Syncope and near-syncope are very common presenting complaints to the emergency department.1 There are several causes of syncope ranging from benign to life threatening. It is imperative that the emergency physician is able to evaluate and treat patients with undifferentiated syncope even with limited information. Approximately half of syncope cases can be differentiated by the presentation and clinical context.1 In addition to a thorough history, an electrocardiogram (ECG) should be obtained on all patients presenting with syncope or near-syncope since it is non-invasive and cost effective in assessing cardiac causes of syncope. In this particular simulation, the cause of syncope is due to a hemorrhagic shock from a ruptured ectopic pregnancy.
At the conclusion of this simulation, the learner will be able to: 1) review the initial management of syncope; 2) utilize laboratory and imaging techniques to diagnose a ruptured ectopic pregnancy; and 3) demonstrate the ability to resuscitate and disposition an unstable ruptured ectopic pregnancy.
This simulation case was designed as a medium-to-high fidelity simulation scenario. It could also be altered and utilized as a practice oral board exam case.
The quality of the simulation and educational content was evaluated by debriefing and verbal feedback that was obtained immediately after the case. Additionally, a survey was emailed to participants and observers of the case to provide qualitative feedback.

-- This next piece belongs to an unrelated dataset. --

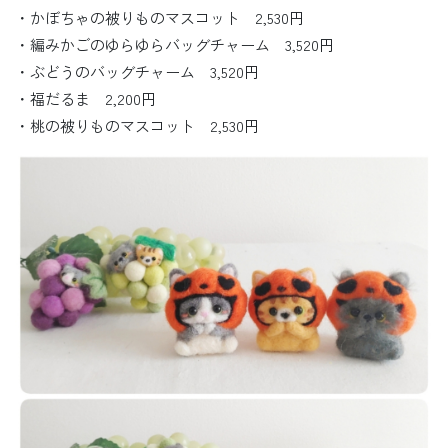
・かぼちゃの被りものマスコット 2,530円
・編みかごのゆらゆらバッグチャーム 3,520円
・ぶどうのバッグチャーム 3,520円
・福だるま 2,200円
・桃の被りものマスコット 2,530円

Post-simulation feedback from learners and observers was positive. Everyone present for the simulation felt that it was realistic and provided a unique opportunity to practice resuscitation skills.
Syncope and near-syncope are common presentations to the emergency department with multiple etiologies that range from cardiac, neurologic, neurocardiogenic, and orthostatic to unknown. It is crucial that we diagnose and treat life-threatening causes of syncope rapidly and with limited information. In this case, the cause of syncope due to a ruptured ectopic pregnancy should be rapidly diagnosed with a thorough history and exam, urine pregnancy test, and a bedside abdominal ultrasound. Once the urine pregnancy test was resulted, ectopic pregnancy was the top differential diagnosis for each learner that participated. Initially, most learners only performed a transabdominal pelvic ultrasound of the pelvis, which is normal in the case. One learner performed a rapid ultrasound for shock and hypotension (RUSH) exam and was able to find free fluid in the right upper quadrant. Overall, this case and the debriefing topics were effective for learners at all levels.
Ectopic pregnancy, obstetrical emergencies, ultrasound, resuscitation.